→ EXCERPT PROVIDED
..............................

# Ladue pike/walleye/cats/bass



## hammer40 (Mar 13, 2009)

hittin ladue tomorrow hopin for a pike or 2....wonderin if anyone has done any good there lately?


----------



## ParmaBass (Apr 11, 2004)

What time you heading out? I plan on being on the water around 10. Saw a post a week or so ago about some Pike being caught out there.


----------



## hammer40 (Mar 13, 2009)

be out early launching off the 44 bridge area....be in a 15ft fisher....what u goin for tomorrow?


----------



## ParmaBass (Apr 11, 2004)

Hopefully Bass, I'll most likely be launching from the 44 launch too. And your Fisher is a foot longer than mine!


----------



## hammer40 (Mar 13, 2009)

good luck! guess ill c ya there


----------



## Shorefishin (Mar 27, 2009)

Drove past Ladue 422 Causeway at 11pm, There were 10 cars parked along with guys fishing and atleast 1 boat near the bridge. Anyone care to give a report?


----------



## marshal45 (Mar 8, 2007)

They were probably fishing for crappie, catfish or walleye. I spent a number of years trying that whole night bite fishing off of the causeway for walleye and in about 5 years of trying I caught one 16 incher. Just to tell you how rare it is to actually get one out there, if you get one you will remember it for the rest of your life. I wouldn't waste your time as they bite a lot better at Mosquito at night. There are no walleye at Ladue!


----------



## heyjay (Mar 22, 2005)

Shorefishin said:


> Drove past Ladue 422 Causeway at 11pm, There were 10 cars parked along with guys fishing and atleast 1 boat near the bridge. Anyone care to give a report?


They've been smashing the eyes'. I personally have seen 2 over 28 inches and 1 was 29 1/2. Some real HOGS. It's starting to cool off now, right after ice out is usually the best time.


----------



## hammer40 (Mar 13, 2009)

wow i had no idea there was that kind of size in there


----------



## BigDaddy300 (Nov 1, 2004)

hammer40 said:


> wow i had no idea there was that kind of size in there


Few and far between.


----------



## marshal45 (Mar 8, 2007)

This is what I meant. When a nice one or two is caught, we will always remember it. There is maybe two days a year when the nice fish are caught! Don't get me wrong, I have seen them caught, it is just rare. I still have it on my calendar the day I caught mine.


----------



## LJACKSON36 (Jan 4, 2006)

There are some decent to nice sized eyes in Ladue. I had heard of there being some nice there and i had doubted it until two years ago when i was fishing under the Rt 44 bridge for crappie one evening in standing in about 
1-1 1/2 foot of water. i was resting and the jig i was using was resting just about a foot in front me and about 3-6 inches under the surface and it was inhaled by a nice 23 inch eye that scared crap out of me as i was not expecting anything to take the jig with it being some close to me and the shoreline. but they are are hard to come by unless you really get to know the lake. from what i have heard the eyes frequent the area between the Rt 44 bridge and the 422 bridge due to the cover and the structure the is present. 

I must admit they are there when they want to be. 
You just have to be there when they dont want you to be.

good luck!!!!!


----------



## .RiverRat (Mar 27, 2008)

..............................

→ SUPPLIED MATERIAL
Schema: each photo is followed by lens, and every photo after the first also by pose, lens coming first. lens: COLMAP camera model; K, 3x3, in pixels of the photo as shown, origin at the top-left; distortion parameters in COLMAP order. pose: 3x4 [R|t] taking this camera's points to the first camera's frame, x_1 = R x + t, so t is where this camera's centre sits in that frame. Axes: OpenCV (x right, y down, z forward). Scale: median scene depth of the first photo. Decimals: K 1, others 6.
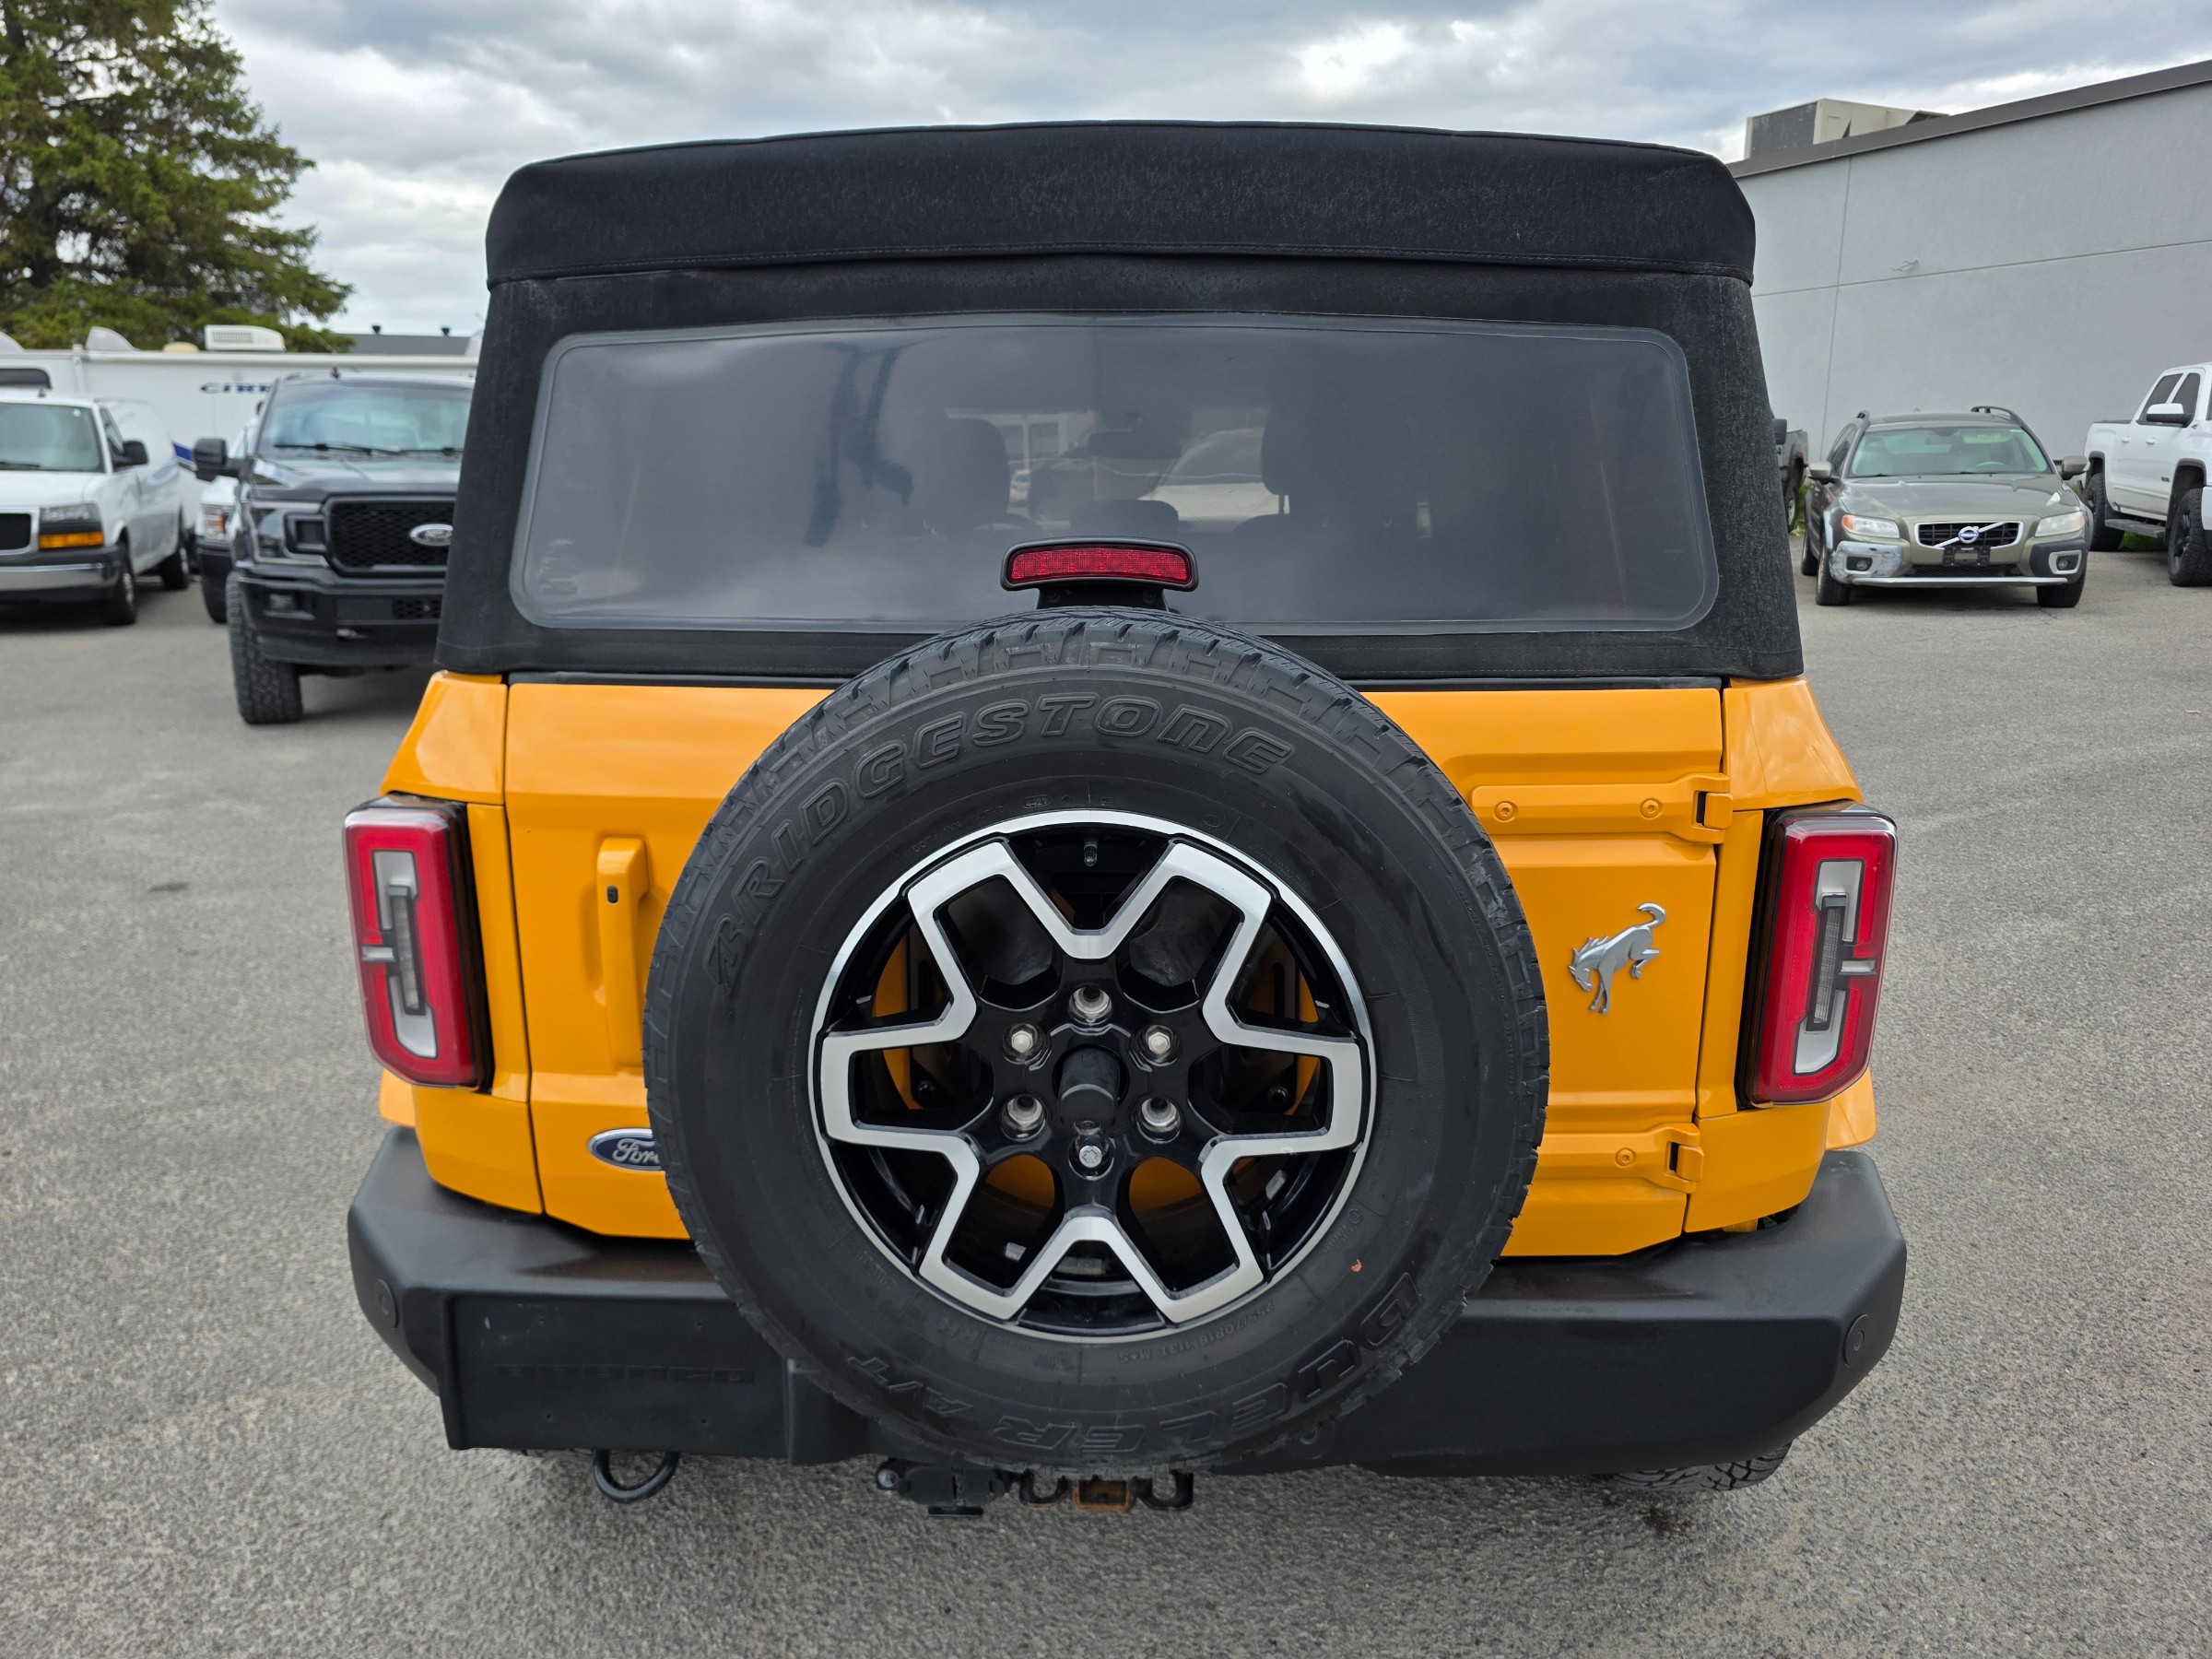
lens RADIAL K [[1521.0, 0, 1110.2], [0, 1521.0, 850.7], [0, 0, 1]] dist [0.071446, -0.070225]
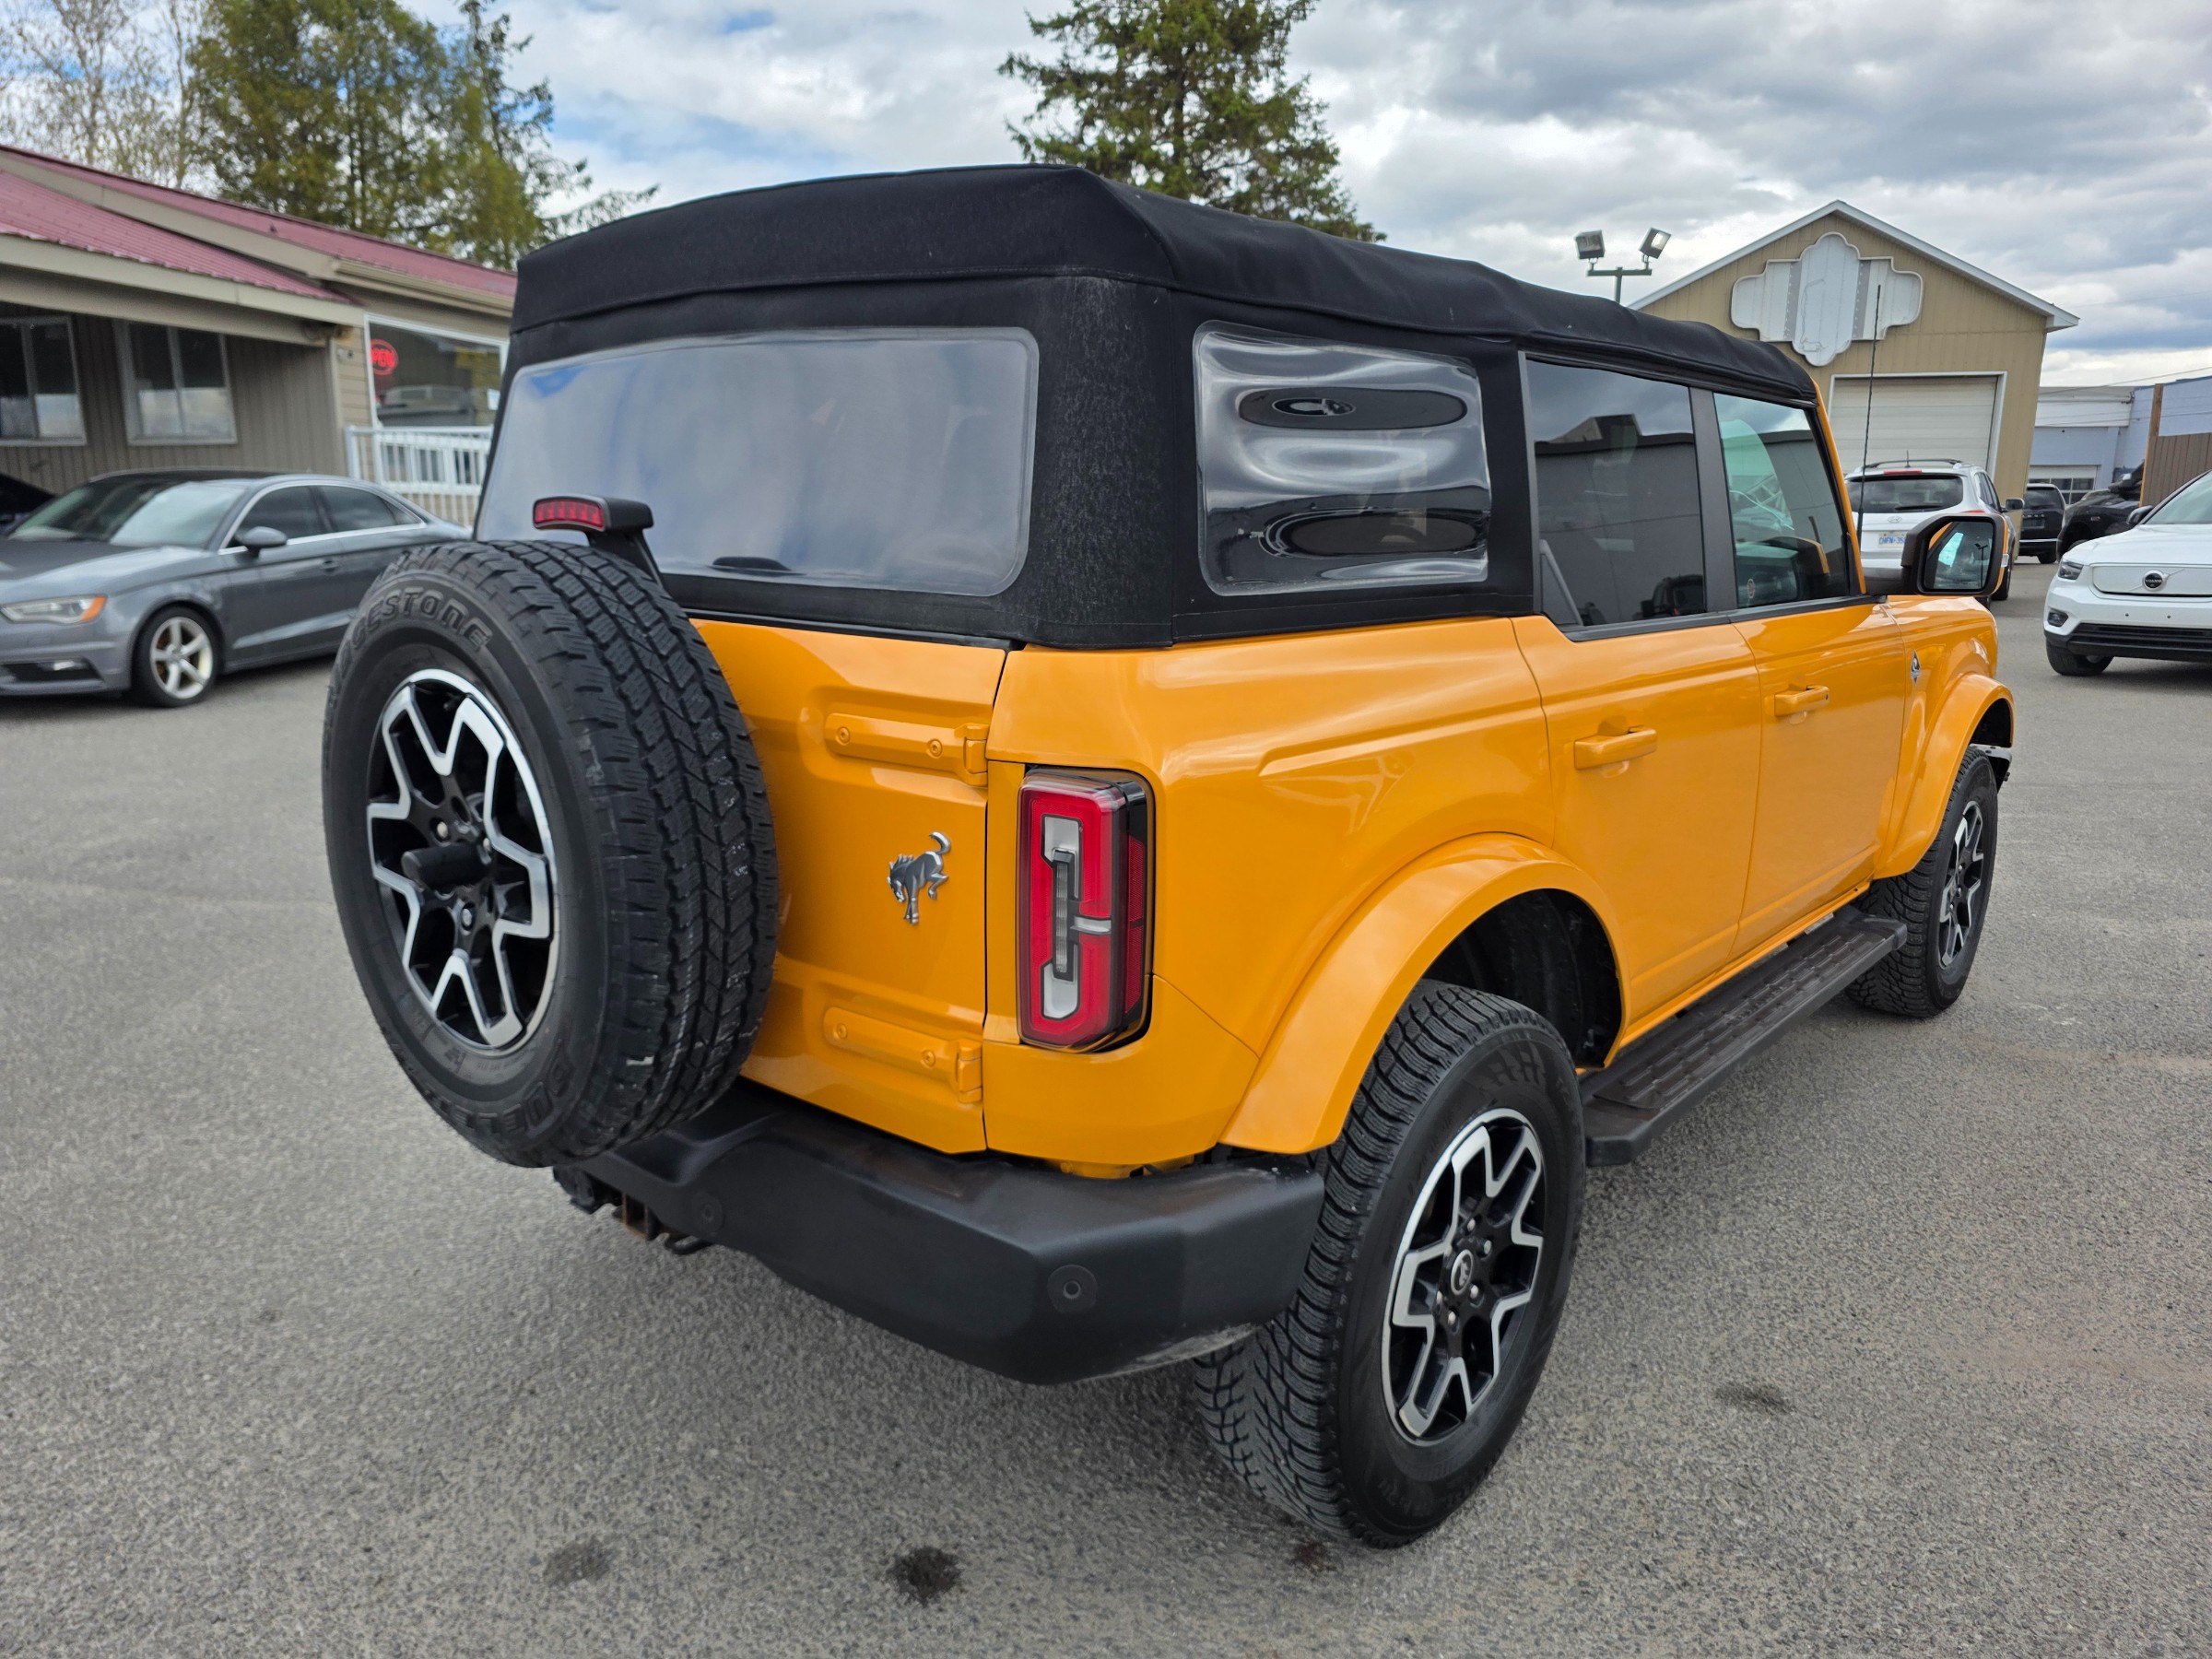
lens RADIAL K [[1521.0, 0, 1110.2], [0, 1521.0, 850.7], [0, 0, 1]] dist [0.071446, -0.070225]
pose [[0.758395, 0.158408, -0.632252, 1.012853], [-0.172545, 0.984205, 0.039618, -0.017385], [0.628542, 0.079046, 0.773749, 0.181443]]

..............................

→ TASK DETAILS
In the Ladue fishing thread, rewrite the passage from "They were probably" to "walleye at Ladue!", changing "night" to "evening".

→ TASK RESPONSE
They were probably fishing for crappie, catfish or walleye. I spent a number of years trying that whole evening bite fishing off of the causeway for walleye and in about 5 years of trying I caught one 16 incher. Just to tell you how rare it is to actually get one out there, if you get one you will remember it for the rest of your life. I wouldn't waste your time as they bite a lot better at Mosquito at evening. There are no walleye at Ladue!